> 本文
_ _ _ _ _

NYダウ反落288ドル安 米景気悪化の懸念

 
4月30日のNYダウ工業株30種平均は前日比288ドル14セント(1.2%)安の2万4345ドル72セントと反落で終えた。
景気悪化を示す米経済指標の発表が相次ぎ、投資家心理を冷やした。ダウ平均は前日に約1カ月半ぶりの高値をつけていたため、利益確定売りも出やすかった。
ダウ平均は4月に入り、新型コロナ感染封じ込めのため、事実上停止している経済活動の再開に向けた動きへの期待から11.1%上昇した。米メディアによると、上昇率は1987年1月(13.8%)以来の大きさとなった。
 
朝方発表された米新規失業保険申請件数は、約380万件と高水準が継続した。新型コロナの影響が本格化し始めた3月中旬から6週間の累計は3000万件を超え、深刻な労働市場の悪化を示した。3月の米個人消費支出(PCE)も過去最大の落ち込みとなった。また、シカゴ購買部協会が発表した4月の景気指数は前月から12.4ポイント低下の35.4と11年ぶりの低水準だった。
こうした経済指標が投資家心理を冷やし、幅広い業種で売りが先行した。
 
市場では「米経済が後退期に入り、相場が再び下げる可能性が意識された」との声が聞かれた。業績が景気の影響を受けやすい銀行株や資本財株をはじめ幅広い銘柄に売りが出た。
 
米経済活動の再開期待や新型コロナウイルスの治療薬開発の進展を好感して、ダウ平均は4月に入って前日までに12%上昇していた。3月下旬の直近安値からは3割強戻しており、利益確定や持ち高調整の売りが出やすかった。
 
ダウ平均の構成銘柄では保険のトラベラーズやクレジットカードのアメリカン・エキスプレスが下落。30日朝に発表した2020年1~3月期決算が減収減益となった外食のマクドナルドも小幅安で終えた。
 
セクター別では自動車・自動車部品や耐久消費財・アパレルが大きく下落した一方、小売りや家庭・パーソナル用品が上昇した。

_ _ _ _ _

> 提供資料
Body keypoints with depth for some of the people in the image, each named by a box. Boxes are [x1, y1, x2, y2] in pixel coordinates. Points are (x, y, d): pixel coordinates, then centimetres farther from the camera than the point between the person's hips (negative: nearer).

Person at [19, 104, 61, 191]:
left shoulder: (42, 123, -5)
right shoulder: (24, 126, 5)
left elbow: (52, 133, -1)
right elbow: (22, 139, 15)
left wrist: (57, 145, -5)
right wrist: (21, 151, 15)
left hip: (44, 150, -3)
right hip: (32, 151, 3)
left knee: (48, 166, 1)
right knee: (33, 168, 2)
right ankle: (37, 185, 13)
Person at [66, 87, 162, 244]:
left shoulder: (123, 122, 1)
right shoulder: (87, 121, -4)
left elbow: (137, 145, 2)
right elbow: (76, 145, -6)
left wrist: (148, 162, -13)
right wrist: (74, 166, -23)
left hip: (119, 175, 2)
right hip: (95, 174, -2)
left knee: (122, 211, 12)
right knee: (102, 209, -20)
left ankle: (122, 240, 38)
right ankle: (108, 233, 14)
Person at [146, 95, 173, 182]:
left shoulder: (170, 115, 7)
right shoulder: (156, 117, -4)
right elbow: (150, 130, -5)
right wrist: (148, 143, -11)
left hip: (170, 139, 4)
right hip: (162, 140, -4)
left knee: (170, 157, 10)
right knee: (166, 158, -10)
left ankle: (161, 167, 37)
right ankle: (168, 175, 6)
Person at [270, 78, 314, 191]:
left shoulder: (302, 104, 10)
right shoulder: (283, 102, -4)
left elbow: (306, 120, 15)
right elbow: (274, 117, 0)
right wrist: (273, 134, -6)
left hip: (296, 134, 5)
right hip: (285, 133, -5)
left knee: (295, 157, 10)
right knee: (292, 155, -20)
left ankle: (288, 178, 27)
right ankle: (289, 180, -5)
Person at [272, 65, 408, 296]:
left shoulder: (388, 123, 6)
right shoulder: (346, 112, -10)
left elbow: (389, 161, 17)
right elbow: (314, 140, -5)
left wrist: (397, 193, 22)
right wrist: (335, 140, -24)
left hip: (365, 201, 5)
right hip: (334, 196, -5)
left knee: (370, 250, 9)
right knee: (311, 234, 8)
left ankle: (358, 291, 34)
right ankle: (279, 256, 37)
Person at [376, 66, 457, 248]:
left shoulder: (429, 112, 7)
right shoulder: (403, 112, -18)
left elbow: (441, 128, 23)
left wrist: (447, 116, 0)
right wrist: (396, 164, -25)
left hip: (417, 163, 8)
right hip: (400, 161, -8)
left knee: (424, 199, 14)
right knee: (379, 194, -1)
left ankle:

_ _ _ _ _

> 課題一覧
a. 本文では、4月30日のNYダウ工業株30種平均はいくらで取引を終えたとされているか。
b. 本文の「朝方発表された米新規失業保険申請件数は」で始まる段落を、主な事実を残して箇条書きにまとめよ。

> 解答
a. 前日比288ドル14セント安の2万4345ドル72セント。

b.
- 米新規失業保険申請件数は約380万件で、高水準が続いた
- 新型コロナの影響が本格化し始めた3月中旬からの6週間の累計は3000万件を超え、労働市場の深刻な悪化を示した
- 3月の米個人消費支出(PCE)は過去最大の落ち込みとなった
- シカゴ購買部協会の4月の景気指数は前月から12.4ポイント低下して35.4となり、11年ぶりの低水準だった